##### RECORDED DATA #####
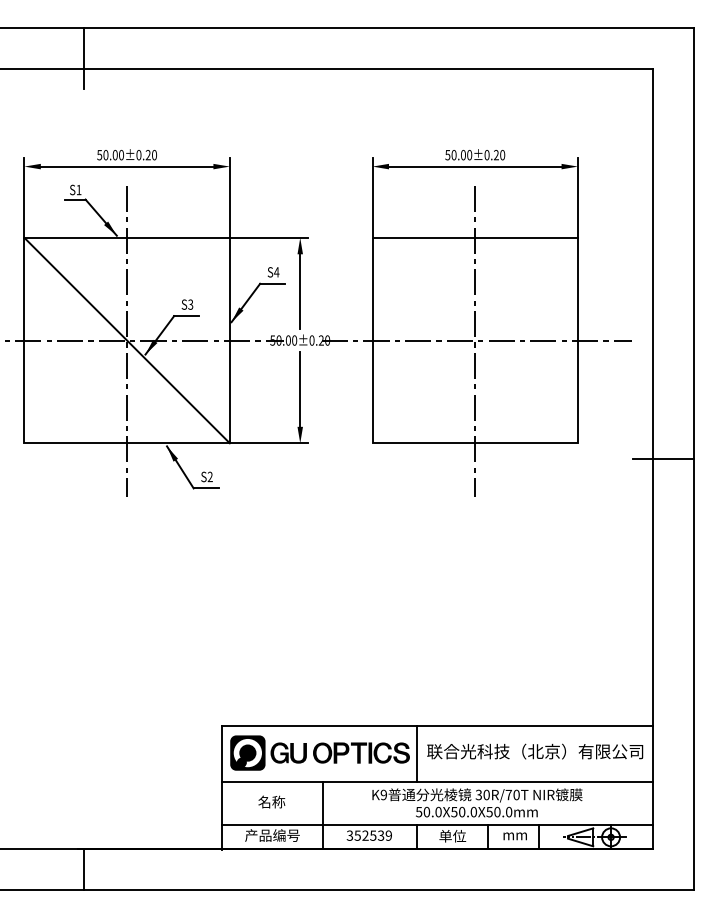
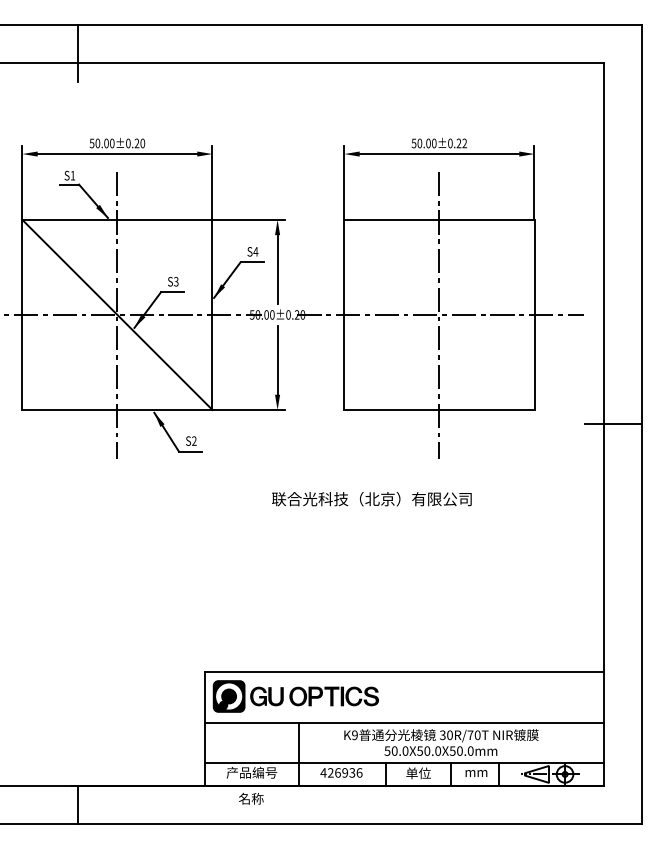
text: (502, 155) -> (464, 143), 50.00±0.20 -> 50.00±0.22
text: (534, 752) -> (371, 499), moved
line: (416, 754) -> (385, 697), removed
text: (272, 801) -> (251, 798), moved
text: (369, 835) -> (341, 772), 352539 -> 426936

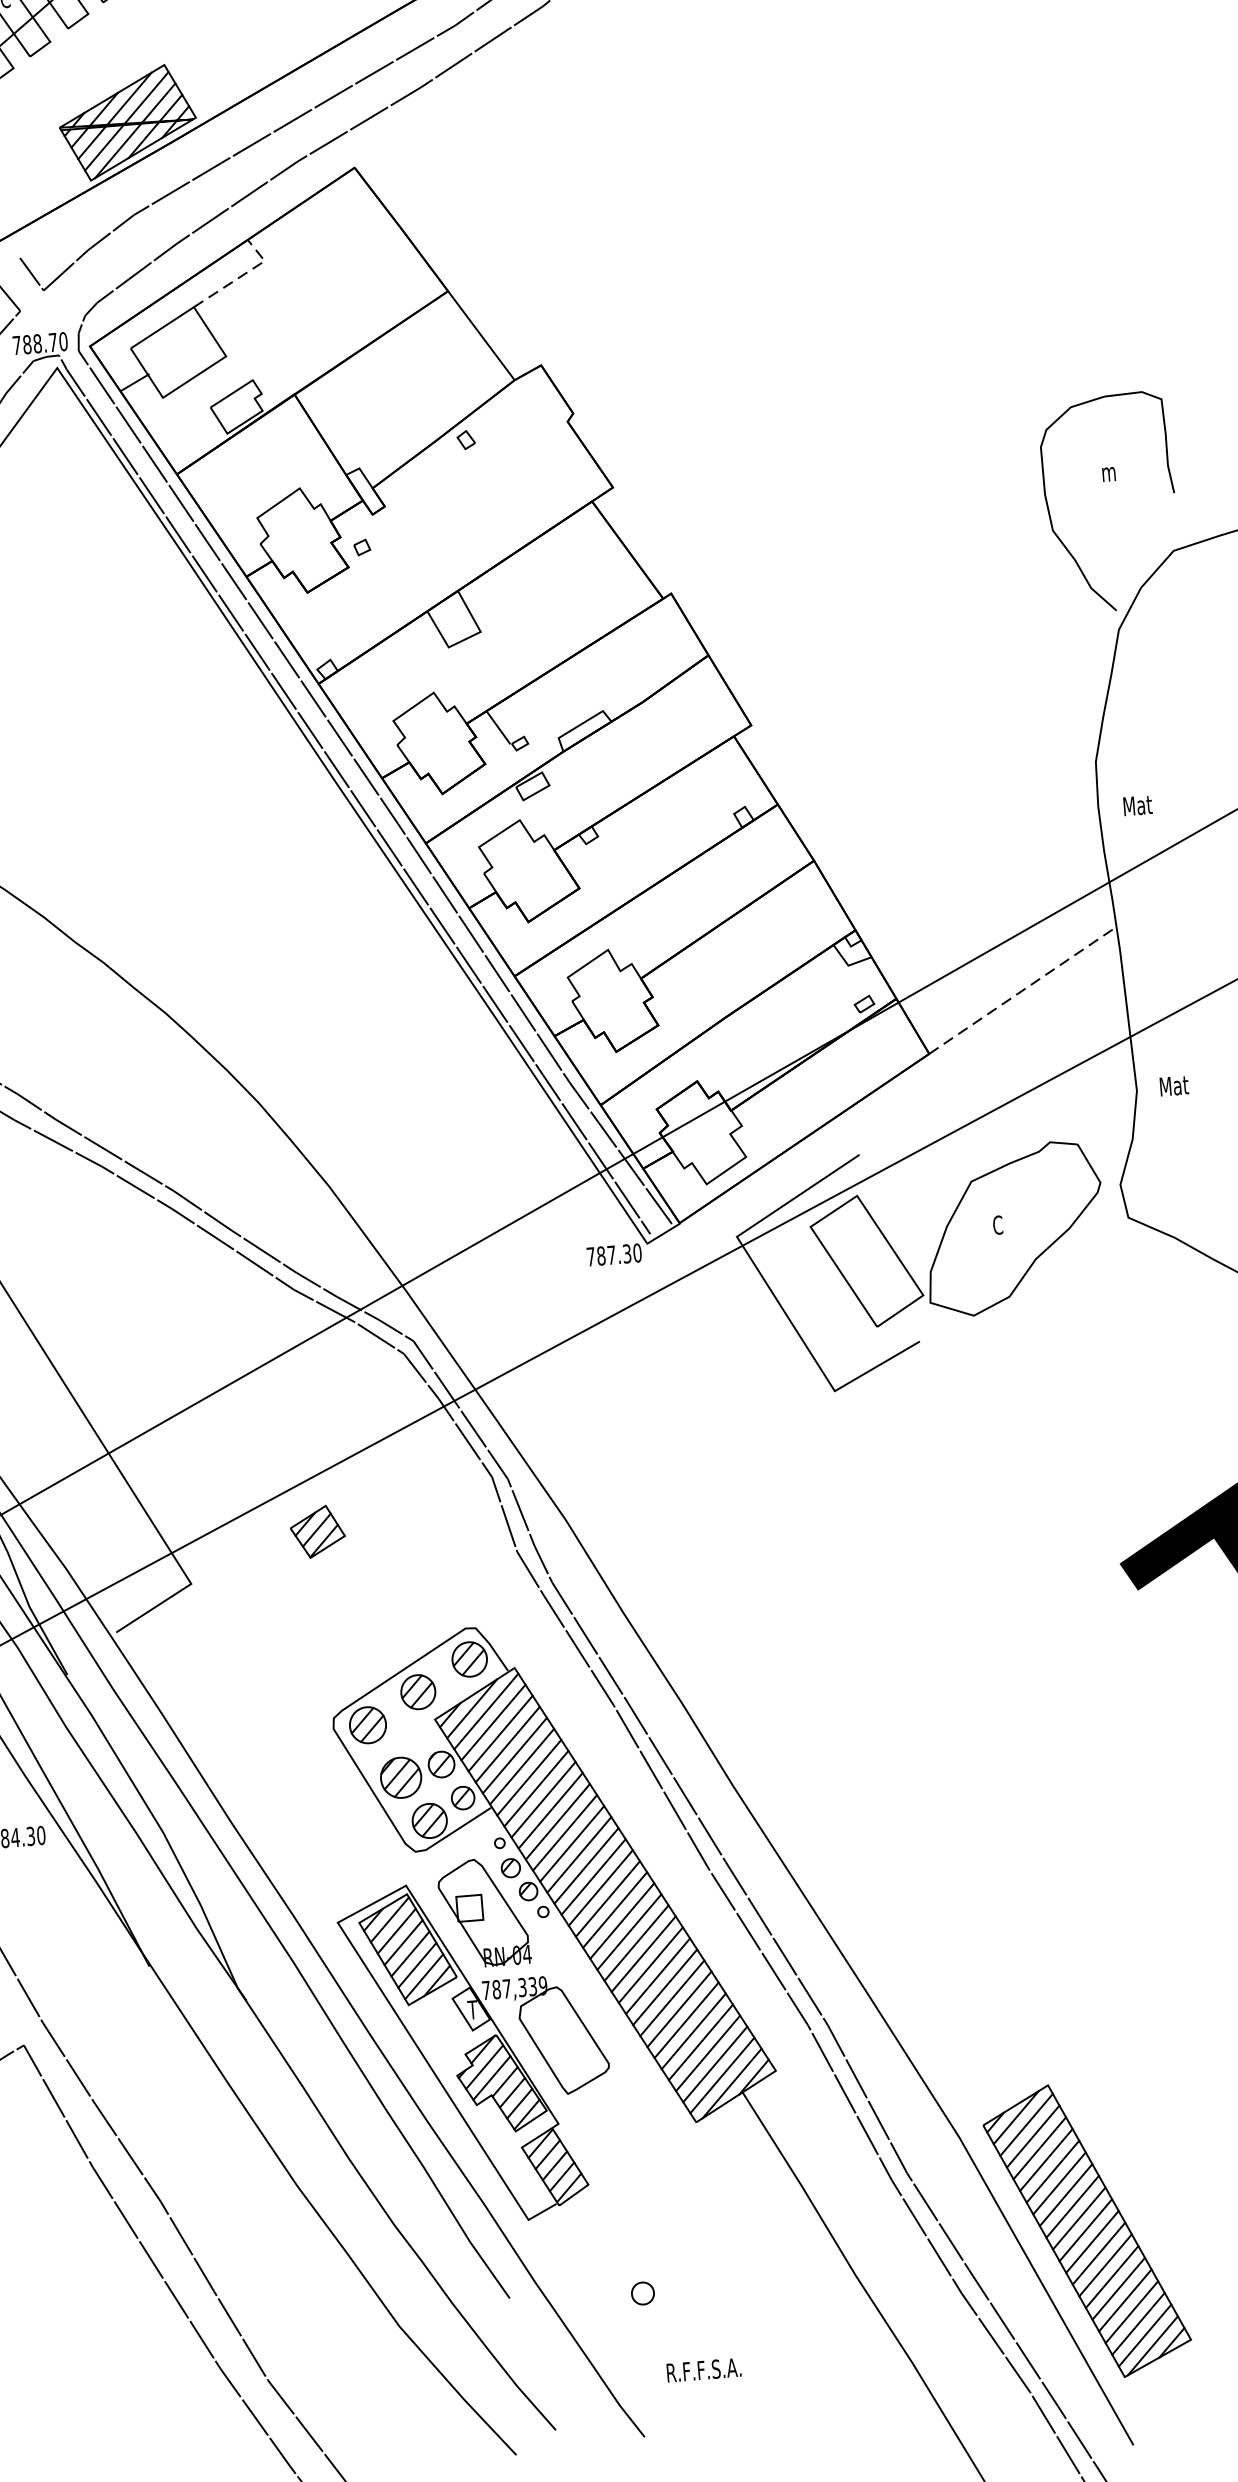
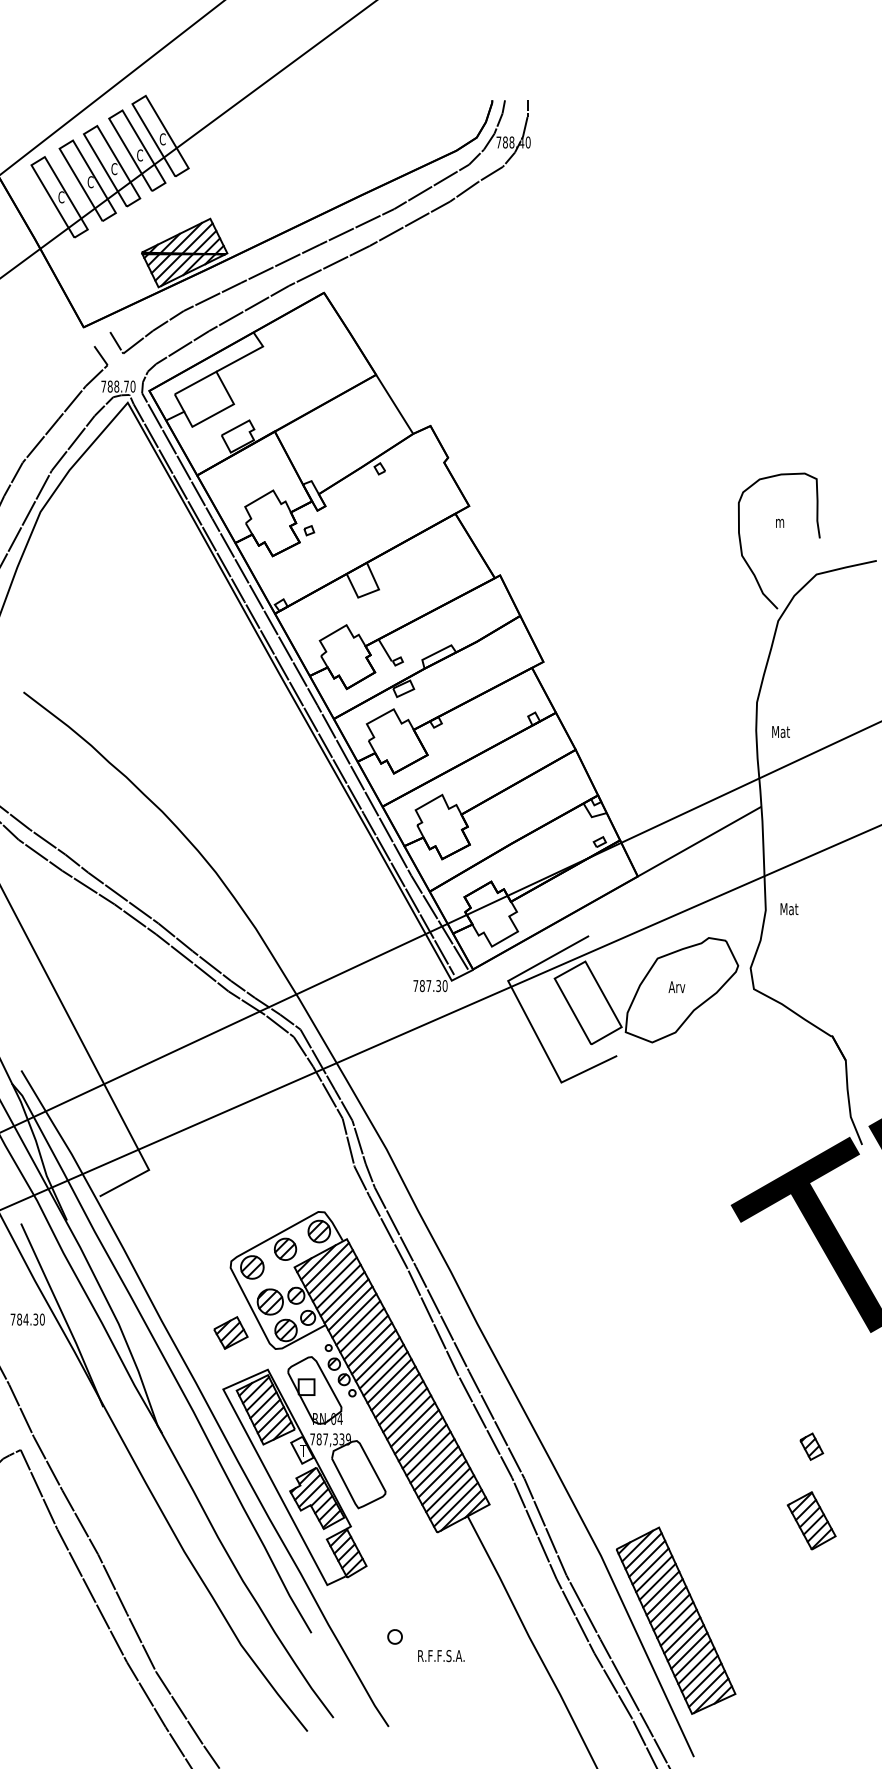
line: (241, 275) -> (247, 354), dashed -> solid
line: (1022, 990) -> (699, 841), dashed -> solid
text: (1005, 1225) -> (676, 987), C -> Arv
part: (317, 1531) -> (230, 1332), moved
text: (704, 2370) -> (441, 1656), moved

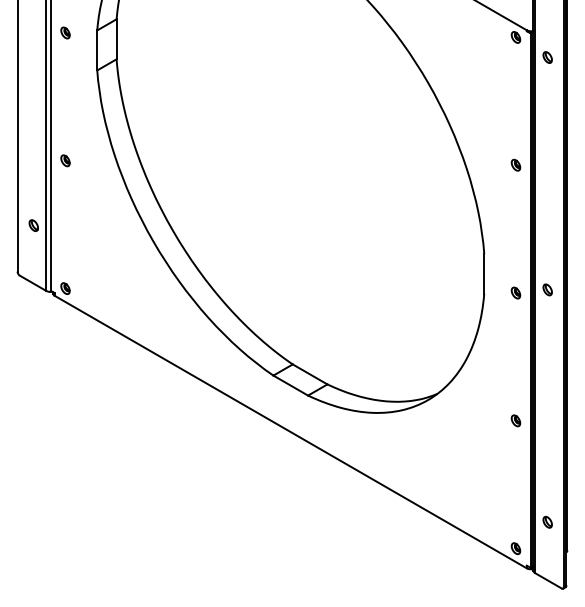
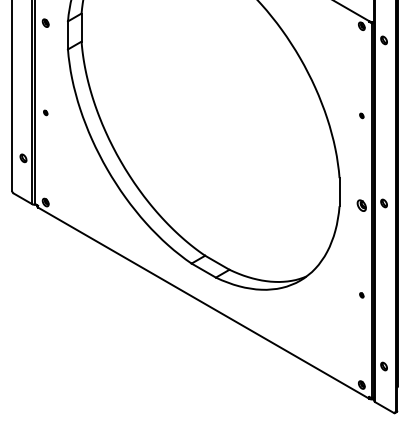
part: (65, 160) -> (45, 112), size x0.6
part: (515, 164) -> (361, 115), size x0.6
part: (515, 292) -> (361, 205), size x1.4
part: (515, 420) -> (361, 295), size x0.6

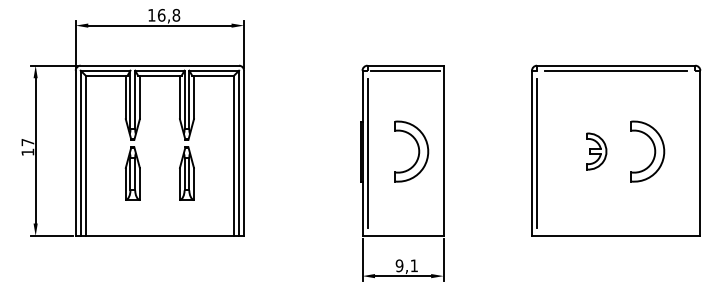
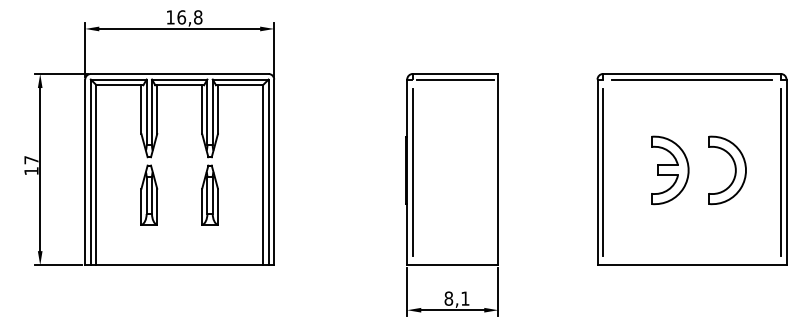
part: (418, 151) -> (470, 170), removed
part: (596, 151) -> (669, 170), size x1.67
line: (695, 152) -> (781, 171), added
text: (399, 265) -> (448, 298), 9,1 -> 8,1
#####
→ **ABOUT THIS TASK**:
Write out each entry exactly as given, but skip the pictures.

→ **FINAL ANSWER**:
text: (502, 155) -> (464, 143), 50.00±0.20 -> 50.00±0.22
text: (534, 752) -> (371, 499), moved
line: (416, 754) -> (385, 697), removed
text: (272, 801) -> (251, 798), moved
text: (369, 835) -> (341, 772), 352539 -> 426936

line: (241, 275) -> (247, 354), dashed -> solid
line: (1022, 990) -> (699, 841), dashed -> solid
text: (1005, 1225) -> (676, 987), C -> Arv
part: (317, 1531) -> (230, 1332), moved
text: (704, 2370) -> (441, 1656), moved

part: (65, 160) -> (45, 112), size x0.6
part: (515, 164) -> (361, 115), size x0.6
part: (515, 292) -> (361, 205), size x1.4
part: (515, 420) -> (361, 295), size x0.6

part: (418, 151) -> (470, 170), removed
part: (596, 151) -> (669, 170), size x1.67
line: (695, 152) -> (781, 171), added
text: (399, 265) -> (448, 298), 9,1 -> 8,1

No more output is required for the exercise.